(Extracted records)

= Beginning of Section =

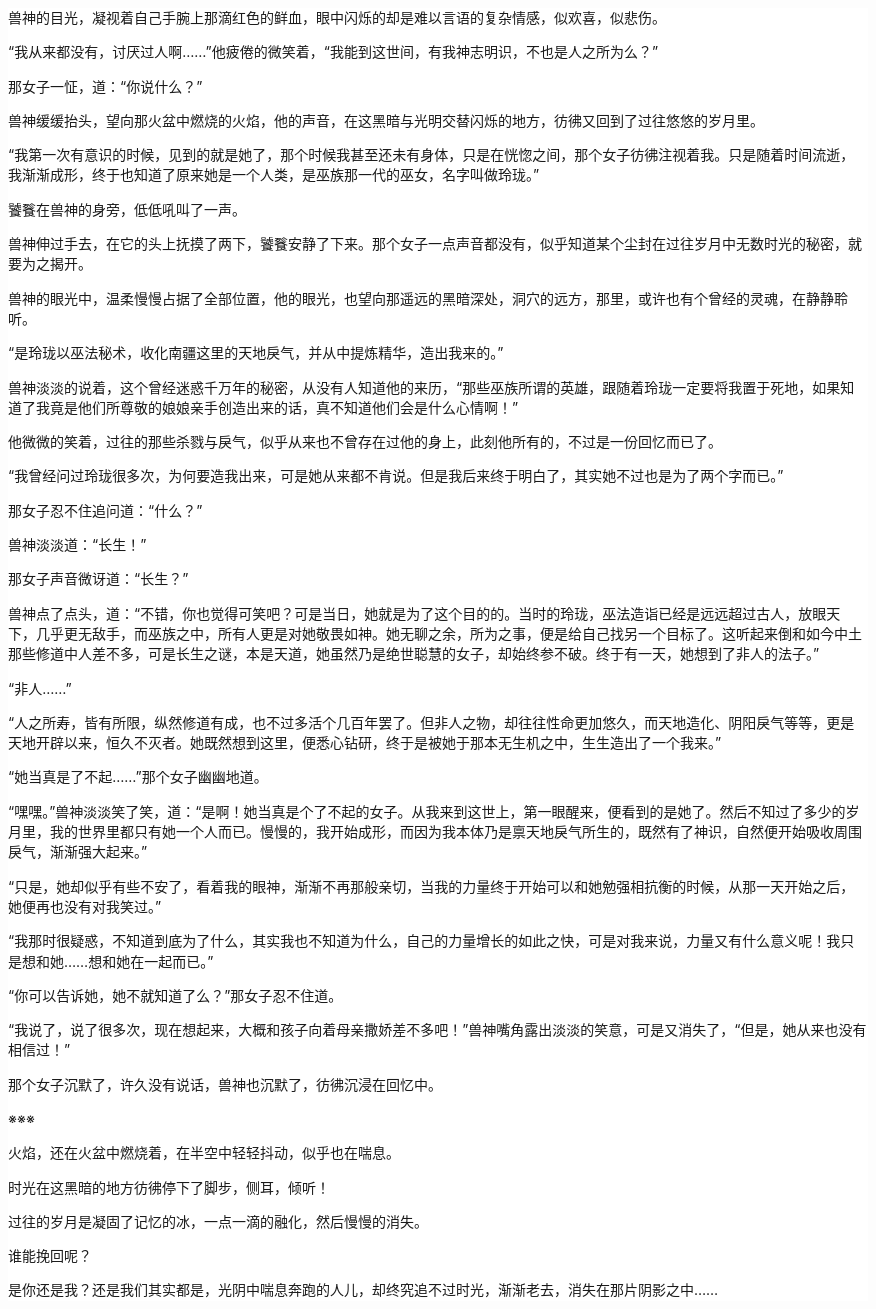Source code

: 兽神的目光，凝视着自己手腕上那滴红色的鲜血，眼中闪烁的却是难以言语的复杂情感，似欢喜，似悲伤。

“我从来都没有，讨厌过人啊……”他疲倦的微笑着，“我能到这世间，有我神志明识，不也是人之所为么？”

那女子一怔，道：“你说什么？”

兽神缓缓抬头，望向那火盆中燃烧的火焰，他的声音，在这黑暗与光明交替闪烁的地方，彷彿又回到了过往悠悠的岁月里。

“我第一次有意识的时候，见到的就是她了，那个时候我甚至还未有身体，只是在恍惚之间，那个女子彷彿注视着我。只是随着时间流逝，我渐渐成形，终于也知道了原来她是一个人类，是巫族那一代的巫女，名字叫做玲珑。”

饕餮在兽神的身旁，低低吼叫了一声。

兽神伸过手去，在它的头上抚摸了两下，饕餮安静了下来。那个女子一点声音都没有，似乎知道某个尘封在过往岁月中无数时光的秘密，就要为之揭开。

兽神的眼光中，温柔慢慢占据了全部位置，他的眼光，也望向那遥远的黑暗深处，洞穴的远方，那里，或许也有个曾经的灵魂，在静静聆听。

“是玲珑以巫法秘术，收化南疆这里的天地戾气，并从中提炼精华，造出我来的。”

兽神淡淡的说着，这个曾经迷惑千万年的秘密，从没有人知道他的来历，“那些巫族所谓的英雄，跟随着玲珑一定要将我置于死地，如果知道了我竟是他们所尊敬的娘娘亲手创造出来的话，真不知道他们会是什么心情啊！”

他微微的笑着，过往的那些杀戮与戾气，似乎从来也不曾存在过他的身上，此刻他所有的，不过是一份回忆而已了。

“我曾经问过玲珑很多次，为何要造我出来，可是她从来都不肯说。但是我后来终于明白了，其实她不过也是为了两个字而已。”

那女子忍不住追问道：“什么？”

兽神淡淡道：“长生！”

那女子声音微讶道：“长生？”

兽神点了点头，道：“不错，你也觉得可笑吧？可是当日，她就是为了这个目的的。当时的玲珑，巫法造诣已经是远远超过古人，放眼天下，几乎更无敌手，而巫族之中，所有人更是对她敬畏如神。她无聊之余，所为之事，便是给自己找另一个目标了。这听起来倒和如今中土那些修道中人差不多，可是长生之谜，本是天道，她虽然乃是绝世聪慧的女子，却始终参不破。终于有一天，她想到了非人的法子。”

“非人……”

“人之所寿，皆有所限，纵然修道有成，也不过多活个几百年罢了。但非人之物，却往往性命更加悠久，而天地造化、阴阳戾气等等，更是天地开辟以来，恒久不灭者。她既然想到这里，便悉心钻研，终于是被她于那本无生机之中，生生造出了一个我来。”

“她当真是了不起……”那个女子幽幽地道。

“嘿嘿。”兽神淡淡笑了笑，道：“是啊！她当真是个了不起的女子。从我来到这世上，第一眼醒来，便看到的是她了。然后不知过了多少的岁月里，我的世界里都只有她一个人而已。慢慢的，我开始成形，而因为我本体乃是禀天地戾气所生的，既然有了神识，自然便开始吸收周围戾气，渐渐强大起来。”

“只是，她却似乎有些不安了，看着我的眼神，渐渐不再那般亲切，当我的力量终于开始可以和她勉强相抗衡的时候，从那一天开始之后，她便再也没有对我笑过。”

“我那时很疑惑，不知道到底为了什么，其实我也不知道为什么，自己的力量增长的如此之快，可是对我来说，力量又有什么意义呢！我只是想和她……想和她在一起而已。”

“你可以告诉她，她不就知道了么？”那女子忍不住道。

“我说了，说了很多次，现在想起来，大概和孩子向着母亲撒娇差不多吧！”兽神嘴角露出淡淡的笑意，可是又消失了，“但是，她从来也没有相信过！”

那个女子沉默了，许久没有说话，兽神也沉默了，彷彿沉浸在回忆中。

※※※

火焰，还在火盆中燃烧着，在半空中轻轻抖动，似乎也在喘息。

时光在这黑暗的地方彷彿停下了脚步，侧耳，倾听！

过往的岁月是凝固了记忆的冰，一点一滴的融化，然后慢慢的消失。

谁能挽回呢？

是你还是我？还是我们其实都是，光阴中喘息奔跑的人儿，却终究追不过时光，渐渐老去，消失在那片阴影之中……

= End of Section =

** EXERCISE DETAILS **
Pictures stay out; every other part of the records above is to be printed exactly.

** FINISHED TASK **
Source code

: 兽神的目光，凝视着自己手腕上那滴红色的鲜血，眼中闪烁的却是难以言语的复杂情感，似欢喜，似悲伤。

“我从来都没有，讨厌过人啊……”他疲倦的微笑着，“我能到这世间，有我神志明识，不也是人之所为么？”

那女子一怔，道：“你说什么？”

兽神缓缓抬头，望向那火盆中燃烧的火焰，他的声音，在这黑暗与光明交替闪烁的地方，彷彿又回到了过往悠悠的岁月里。

“我第一次有意识的时候，见到的就是她了，那个时候我甚至还未有身体，只是在恍惚之间，那个女子彷彿注视着我。只是随着时间流逝，我渐渐成形，终于也知道了原来她是一个人类，是巫族那一代的巫女，名字叫做玲珑。”

饕餮在兽神的身旁，低低吼叫了一声。

兽神伸过手去，在它的头上抚摸了两下，饕餮安静了下来。那个女子一点声音都没有，似乎知道某个尘封在过往岁月中无数时光的秘密，就要为之揭开。

兽神的眼光中，温柔慢慢占据了全部位置，他的眼光，也望向那遥远的黑暗深处，洞穴的远方，那里，或许也有个曾经的灵魂，在静静聆听。

“是玲珑以巫法秘术，收化南疆这里的天地戾气，并从中提炼精华，造出我来的。”

兽神淡淡的说着，这个曾经迷惑千万年的秘密，从没有人知道他的来历，“那些巫族所谓的英雄，跟随着玲珑一定要将我置于死地，如果知道了我竟是他们所尊敬的娘娘亲手创造出来的话，真不知道他们会是什么心情啊！”

他微微的笑着，过往的那些杀戮与戾气，似乎从来也不曾存在过他的身上，此刻他所有的，不过是一份回忆而已了。

“我曾经问过玲珑很多次，为何要造我出来，可是她从来都不肯说。但是我后来终于明白了，其实她不过也是为了两个字而已。”

那女子忍不住追问道：“什么？”

兽神淡淡道：“长生！”

那女子声音微讶道：“长生？”

兽神点了点头，道：“不错，你也觉得可笑吧？可是当日，她就是为了这个目的的。当时的玲珑，巫法造诣已经是远远超过古人，放眼天下，几乎更无敌手，而巫族之中，所有人更是对她敬畏如神。她无聊之余，所为之事，便是给自己找另一个目标了。这听起来倒和如今中土那些修道中人差不多，可是长生之谜，本是天道，她虽然乃是绝世聪慧的女子，却始终参不破。终于有一天，她想到了非人的法子。”

“非人……”

“人之所寿，皆有所限，纵然修道有成，也不过多活个几百年罢了。但非人之物，却往往性命更加悠久，而天地造化、阴阳戾气等等，更是天地开辟以来，恒久不灭者。她既然想到这里，便悉心钻研，终于是被她于那本无生机之中，生生造出了一个我来。”

“她当真是了不起……”那个女子幽幽地道。

“嘿嘿。”兽神淡淡笑了笑，道：“是啊！她当真是个了不起的女子。从我来到这世上，第一眼醒来，便看到的是她了。然后不知过了多少的岁月里，我的世界里都只有她一个人而已。慢慢的，我开始成形，而因为我本体乃是禀天地戾气所生的，既然有了神识，自然便开始吸收周围戾气，渐渐强大起来。”

“只是，她却似乎有些不安了，看着我的眼神，渐渐不再那般亲切，当我的力量终于开始可以和她勉强相抗衡的时候，从那一天开始之后，她便再也没有对我笑过。”

“我那时很疑惑，不知道到底为了什么，其实我也不知道为什么，自己的力量增长的如此之快，可是对我来说，力量又有什么意义呢！我只是想和她……想和她在一起而已。”

“你可以告诉她，她不就知道了么？”那女子忍不住道。

“我说了，说了很多次，现在想起来，大概和孩子向着母亲撒娇差不多吧！”兽神嘴角露出淡淡的笑意，可是又消失了，“但是，她从来也没有相信过！”

那个女子沉默了，许久没有说话，兽神也沉默了，彷彿沉浸在回忆中。

※※※

火焰，还在火盆中燃烧着，在半空中轻轻抖动，似乎也在喘息。

时光在这黑暗的地方彷彿停下了脚步，侧耳，倾听！

过往的岁月是凝固了记忆的冰，一点一滴的融化，然后慢慢的消失。

谁能挽回呢？

是你还是我？还是我们其实都是，光阴中喘息奔跑的人儿，却终究追不过时光，渐渐老去，消失在那片阴影之中……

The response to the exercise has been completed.